He's been set the unenviable task of curing a health service still hurting from the fallout of the Stafford Hospital crisis.
Simon Stevens - a former health advisor to Tony Blair - is four weeks into his new job as chief executive of NHS England and today admitted there was still 'a lot more to do' to restore universal patient pride and trust.
The 47-year-old Brummie also revealed that, unlike his controversial predecessor Sir David Nicholson, he made meeting the families of patients who suffered at the hands of Mid Staffordshire NHS Foundation Trust a top priority.
It is clear listening to staff and patients is central to the new NHS he will lead.
He said: "I took the opportunity in my first week in post to meet with relatives and nurses from Mid Staffs as well as Robert Francis QC to hear about what had gone on there and to make sure I was up to speed with the lessons that needed to be learned.
"I consider that a very important moment in pointing out across the NHS that we need a new culture of openness where people's concerns about quality and safety are listened to very carefully.
"I think progress has been made since the Francis Report but clearly talking to relatives, patients and staff there is a lot more to do."
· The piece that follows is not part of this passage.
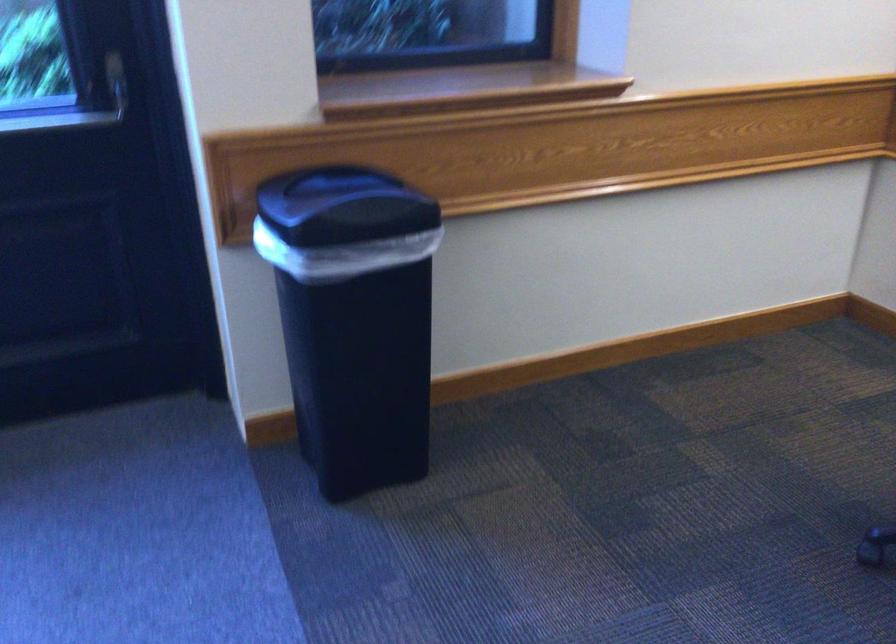
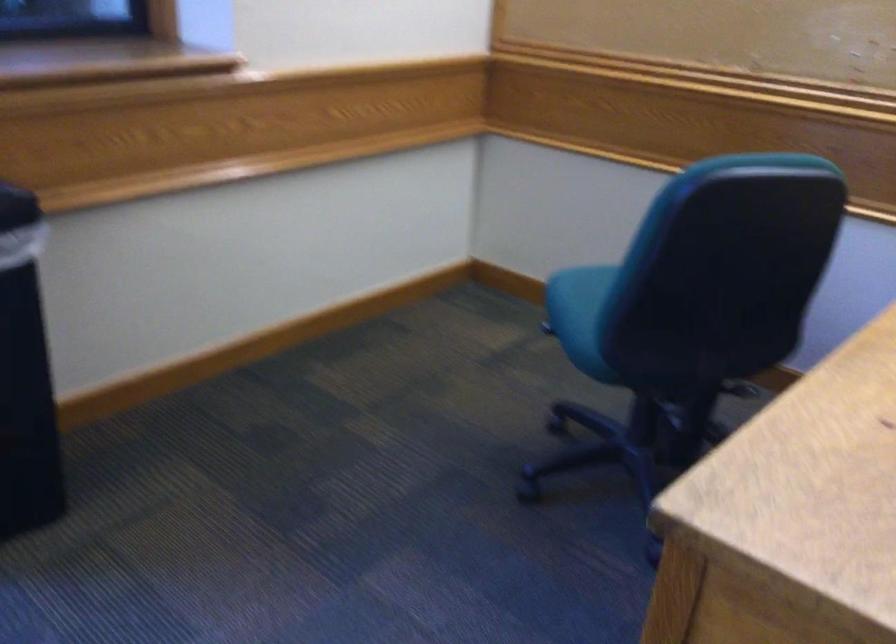
In a continuous first-person perspective shot, in which direction is the camera moving?

The cameraman walked toward left, forward.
He added: "What I'm trying to do in my first few weeks as NHS England chief executive is get out around the country talking to staff, NHS patients, and carers - people who know what is going on - to find out the state of play and what people think are the things we need to get right for the future."
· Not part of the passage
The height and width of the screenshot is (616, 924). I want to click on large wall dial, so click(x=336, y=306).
Mr Stevens, who joins NHS England from US private health care firm UnitedHealth Group, is also supporting the reforms recommended by Robert Francis QC who led the public inquiry that exposed hundreds of cases of appalling care at Stafford Hospital.
"What we know is that across the NHS as a whole the standard of care is very high and that is a huge tribute to the commitment and compassion of nurses, doctors and staff of NHS,” he said.
"We equally know - and Mid Staffs has put this into very sharp relief - that is not the case everywhere and we need to get a lot better at listening and acting on what we hear.
"And part of the way we will do that is acting on the basis of what was set out in Robert Francis' report.”
The son of a Baptist minister father and a public health official mother, Mr Stevens is a product of the NHS graduate programme.
He grew up in the Shard End in east Birmingham before going to Oxford University, Strathclyde University and Columbia University in New York.
With the health service coming under unprecedented strain on service and finances, he revealed 'hard questions' would have to be asked.
Health bosses in Stafford and Cannock are facing a £17m overspend this year and are now set to axe services like Cannock's Minor Injuries Unit.
This comes on top of the downgrade of Stafford Hospital's children's, maternity and critical emergency care service.
He said: "We are in year five of the longest and toughest budget squeeze that the NHS has seen in its 66 year history. The NHS has actually done incredibly well over the last several years in finding new ways of working and in shared sacrifice on the part of frontline NHS staff to ensure the quality of care stays high.
"There is recognition we now need to take a new look at the way care is organised in many parts of the country if we are to make the health service sustainable and high quality over the next five to 10 years."
One of these is providing better care for elderly people at home to reduce hospital admissions by joining up different health services such as community nursing, GPs surgeries, the 999 and 111 phone lines.
"I think there are lots of opportunities to do things better which will also save money," he added.